[Data records]
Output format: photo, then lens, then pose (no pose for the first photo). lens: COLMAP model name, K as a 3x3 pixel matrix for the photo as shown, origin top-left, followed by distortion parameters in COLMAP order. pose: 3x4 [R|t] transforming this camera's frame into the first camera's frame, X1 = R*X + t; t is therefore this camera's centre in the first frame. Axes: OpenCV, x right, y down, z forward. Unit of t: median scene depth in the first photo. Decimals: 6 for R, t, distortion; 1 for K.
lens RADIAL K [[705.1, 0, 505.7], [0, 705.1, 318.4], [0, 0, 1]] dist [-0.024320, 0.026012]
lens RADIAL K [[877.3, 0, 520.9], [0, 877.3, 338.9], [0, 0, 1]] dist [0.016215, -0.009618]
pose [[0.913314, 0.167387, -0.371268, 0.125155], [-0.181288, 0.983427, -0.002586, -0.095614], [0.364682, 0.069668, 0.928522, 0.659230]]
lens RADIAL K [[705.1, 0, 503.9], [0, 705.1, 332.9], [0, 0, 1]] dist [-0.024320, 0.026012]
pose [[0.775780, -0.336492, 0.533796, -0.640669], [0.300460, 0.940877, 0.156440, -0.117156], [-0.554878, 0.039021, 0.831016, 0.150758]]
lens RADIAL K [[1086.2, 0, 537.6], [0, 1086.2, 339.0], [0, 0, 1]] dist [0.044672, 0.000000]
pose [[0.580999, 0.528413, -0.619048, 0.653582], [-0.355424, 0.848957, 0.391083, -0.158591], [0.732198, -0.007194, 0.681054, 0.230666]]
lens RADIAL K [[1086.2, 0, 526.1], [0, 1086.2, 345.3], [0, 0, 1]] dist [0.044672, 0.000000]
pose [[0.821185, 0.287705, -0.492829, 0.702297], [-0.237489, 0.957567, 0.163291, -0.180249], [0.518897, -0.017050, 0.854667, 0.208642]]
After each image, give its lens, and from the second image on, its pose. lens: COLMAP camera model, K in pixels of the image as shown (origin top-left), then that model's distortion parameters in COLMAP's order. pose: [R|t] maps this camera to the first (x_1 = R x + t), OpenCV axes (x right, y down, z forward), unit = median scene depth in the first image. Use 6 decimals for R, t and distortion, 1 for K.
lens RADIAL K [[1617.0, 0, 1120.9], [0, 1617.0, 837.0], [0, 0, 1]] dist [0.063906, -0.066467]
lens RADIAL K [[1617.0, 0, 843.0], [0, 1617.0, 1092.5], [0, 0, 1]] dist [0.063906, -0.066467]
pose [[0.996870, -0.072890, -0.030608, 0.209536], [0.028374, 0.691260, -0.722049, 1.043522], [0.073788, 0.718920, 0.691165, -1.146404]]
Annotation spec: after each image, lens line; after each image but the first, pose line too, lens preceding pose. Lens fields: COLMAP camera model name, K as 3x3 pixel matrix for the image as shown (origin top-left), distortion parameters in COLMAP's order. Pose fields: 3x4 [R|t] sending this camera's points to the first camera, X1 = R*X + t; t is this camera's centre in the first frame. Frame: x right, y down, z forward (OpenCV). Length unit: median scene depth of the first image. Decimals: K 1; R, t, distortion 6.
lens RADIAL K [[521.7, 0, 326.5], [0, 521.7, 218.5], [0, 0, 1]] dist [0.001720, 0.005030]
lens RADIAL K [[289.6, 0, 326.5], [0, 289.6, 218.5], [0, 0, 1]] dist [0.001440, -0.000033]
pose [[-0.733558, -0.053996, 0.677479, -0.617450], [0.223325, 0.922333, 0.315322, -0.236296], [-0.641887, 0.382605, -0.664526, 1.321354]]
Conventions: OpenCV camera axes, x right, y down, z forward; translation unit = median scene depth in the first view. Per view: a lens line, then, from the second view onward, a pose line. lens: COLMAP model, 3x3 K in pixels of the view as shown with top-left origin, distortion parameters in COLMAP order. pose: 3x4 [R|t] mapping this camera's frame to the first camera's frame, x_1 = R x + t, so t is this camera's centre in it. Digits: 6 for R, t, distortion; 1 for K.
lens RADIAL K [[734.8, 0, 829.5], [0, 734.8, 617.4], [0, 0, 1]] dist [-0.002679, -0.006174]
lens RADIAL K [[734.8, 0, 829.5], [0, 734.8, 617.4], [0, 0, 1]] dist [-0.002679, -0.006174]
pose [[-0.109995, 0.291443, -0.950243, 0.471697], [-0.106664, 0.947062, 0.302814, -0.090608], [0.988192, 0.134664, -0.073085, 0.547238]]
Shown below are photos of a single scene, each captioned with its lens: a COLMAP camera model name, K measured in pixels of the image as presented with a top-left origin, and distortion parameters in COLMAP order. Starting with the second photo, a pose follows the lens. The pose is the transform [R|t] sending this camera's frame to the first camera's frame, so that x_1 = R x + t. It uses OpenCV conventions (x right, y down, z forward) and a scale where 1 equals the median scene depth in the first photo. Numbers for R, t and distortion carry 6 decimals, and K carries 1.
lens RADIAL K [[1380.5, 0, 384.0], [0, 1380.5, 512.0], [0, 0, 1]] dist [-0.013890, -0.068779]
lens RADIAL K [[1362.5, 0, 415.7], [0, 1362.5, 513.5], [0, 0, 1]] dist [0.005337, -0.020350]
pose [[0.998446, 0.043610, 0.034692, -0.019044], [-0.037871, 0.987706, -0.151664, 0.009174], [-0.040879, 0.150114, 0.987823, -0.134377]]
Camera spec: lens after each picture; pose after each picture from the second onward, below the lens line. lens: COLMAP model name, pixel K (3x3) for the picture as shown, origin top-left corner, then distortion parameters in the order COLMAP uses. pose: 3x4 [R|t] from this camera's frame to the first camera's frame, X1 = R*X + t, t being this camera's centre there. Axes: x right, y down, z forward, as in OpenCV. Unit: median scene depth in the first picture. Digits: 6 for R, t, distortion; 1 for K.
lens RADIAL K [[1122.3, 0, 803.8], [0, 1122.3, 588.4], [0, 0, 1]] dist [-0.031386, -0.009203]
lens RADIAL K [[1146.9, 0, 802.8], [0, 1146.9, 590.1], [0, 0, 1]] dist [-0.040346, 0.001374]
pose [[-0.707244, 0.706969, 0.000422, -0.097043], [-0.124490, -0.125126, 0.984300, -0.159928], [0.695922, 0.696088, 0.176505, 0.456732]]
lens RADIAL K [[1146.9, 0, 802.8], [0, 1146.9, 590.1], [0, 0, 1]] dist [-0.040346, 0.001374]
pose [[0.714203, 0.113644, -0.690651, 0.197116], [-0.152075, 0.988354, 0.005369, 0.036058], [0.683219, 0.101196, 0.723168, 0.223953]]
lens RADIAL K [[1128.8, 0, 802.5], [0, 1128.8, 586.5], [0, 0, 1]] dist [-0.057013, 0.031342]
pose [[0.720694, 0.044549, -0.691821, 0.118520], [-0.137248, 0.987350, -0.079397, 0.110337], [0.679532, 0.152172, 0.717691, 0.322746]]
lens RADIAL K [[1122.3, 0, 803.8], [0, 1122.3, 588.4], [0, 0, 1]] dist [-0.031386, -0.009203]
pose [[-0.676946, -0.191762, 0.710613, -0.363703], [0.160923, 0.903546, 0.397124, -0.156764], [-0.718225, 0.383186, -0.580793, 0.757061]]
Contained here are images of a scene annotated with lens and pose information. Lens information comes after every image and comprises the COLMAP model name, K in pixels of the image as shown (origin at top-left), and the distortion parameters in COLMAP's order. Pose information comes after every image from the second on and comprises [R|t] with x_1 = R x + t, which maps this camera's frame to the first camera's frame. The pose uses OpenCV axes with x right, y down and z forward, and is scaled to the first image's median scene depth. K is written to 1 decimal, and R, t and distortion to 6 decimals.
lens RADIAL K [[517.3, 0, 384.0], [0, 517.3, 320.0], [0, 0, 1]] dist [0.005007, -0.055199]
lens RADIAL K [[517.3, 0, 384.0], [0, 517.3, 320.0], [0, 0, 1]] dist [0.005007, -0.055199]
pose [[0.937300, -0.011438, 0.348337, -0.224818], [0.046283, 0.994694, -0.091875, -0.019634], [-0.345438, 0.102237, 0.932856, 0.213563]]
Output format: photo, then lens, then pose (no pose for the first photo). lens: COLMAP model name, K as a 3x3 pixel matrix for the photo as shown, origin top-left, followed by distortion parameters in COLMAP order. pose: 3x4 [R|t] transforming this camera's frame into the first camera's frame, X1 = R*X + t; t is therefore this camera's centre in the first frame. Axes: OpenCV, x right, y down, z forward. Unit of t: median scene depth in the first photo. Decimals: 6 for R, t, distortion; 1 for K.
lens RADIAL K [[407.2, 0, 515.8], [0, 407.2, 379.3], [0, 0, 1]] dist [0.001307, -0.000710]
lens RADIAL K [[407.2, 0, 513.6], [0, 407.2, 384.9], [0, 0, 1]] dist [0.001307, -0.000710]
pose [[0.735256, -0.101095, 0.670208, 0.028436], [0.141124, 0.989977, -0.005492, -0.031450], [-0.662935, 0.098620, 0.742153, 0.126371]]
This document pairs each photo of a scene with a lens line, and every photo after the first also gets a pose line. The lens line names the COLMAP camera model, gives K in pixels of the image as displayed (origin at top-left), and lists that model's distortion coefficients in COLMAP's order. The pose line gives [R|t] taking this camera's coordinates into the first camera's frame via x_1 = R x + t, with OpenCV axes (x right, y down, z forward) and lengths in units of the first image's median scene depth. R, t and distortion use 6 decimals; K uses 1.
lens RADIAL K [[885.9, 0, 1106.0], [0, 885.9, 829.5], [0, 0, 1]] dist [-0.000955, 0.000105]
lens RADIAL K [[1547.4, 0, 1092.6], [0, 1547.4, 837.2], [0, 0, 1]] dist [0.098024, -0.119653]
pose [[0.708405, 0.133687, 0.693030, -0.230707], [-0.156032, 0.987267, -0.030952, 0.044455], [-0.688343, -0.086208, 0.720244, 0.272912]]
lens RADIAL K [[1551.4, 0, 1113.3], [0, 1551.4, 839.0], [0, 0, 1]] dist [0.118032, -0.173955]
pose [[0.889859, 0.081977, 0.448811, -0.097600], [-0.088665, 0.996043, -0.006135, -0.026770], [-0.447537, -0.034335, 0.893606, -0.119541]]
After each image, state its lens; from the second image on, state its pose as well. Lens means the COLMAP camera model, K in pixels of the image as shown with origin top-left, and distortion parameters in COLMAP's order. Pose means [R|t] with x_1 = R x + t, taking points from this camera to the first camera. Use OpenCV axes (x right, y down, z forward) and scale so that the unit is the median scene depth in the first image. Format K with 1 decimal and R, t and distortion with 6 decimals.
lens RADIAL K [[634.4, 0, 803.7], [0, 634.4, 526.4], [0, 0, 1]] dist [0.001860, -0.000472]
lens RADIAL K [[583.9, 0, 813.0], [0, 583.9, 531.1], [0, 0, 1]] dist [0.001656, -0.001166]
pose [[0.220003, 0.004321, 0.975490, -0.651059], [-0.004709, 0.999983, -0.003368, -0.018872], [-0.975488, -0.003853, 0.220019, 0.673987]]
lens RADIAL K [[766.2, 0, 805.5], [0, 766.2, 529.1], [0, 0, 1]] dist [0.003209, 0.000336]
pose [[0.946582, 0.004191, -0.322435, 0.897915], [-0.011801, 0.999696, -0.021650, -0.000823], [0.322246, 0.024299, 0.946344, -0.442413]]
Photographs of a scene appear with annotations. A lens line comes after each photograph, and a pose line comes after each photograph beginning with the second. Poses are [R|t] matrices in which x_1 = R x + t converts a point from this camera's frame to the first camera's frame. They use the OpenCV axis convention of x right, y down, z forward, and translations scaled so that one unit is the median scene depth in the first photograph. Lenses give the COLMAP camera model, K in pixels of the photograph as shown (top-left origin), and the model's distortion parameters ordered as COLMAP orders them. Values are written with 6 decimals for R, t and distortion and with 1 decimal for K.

### What this task involves
Return, unchanged, the lines starting with the line that contains "This document pairs" and going on through the line that contains "-0.034335, 0.893606, -0.119541]]".

### The completed task
This document pairs each photo of a scene with a lens line, and every photo after the first also gets a pose line. The lens line names the COLMAP camera model, gives K in pixels of the image as displayed (origin at top-left), and lists that model's distortion coefficients in COLMAP's order. The pose line gives [R|t] taking this camera's coordinates into the first camera's frame via x_1 = R x + t, with OpenCV axes (x right, y down, z forward) and lengths in units of the first image's median scene depth. R, t and distortion use 6 decimals; K uses 1.
lens RADIAL K [[885.9, 0, 1106.0], [0, 885.9, 829.5], [0, 0, 1]] dist [-0.000955, 0.000105]
lens RADIAL K [[1547.4, 0, 1092.6], [0, 1547.4, 837.2], [0, 0, 1]] dist [0.098024, -0.119653]
pose [[0.708405, 0.133687, 0.693030, -0.230707], [-0.156032, 0.987267, -0.030952, 0.044455], [-0.688343, -0.086208, 0.720244, 0.272912]]
lens RADIAL K [[1551.4, 0, 1113.3], [0, 1551.4, 839.0], [0, 0, 1]] dist [0.118032, -0.173955]
pose [[0.889859, 0.081977, 0.448811, -0.097600], [-0.088665, 0.996043, -0.006135, -0.026770], [-0.447537, -0.034335, 0.893606, -0.119541]]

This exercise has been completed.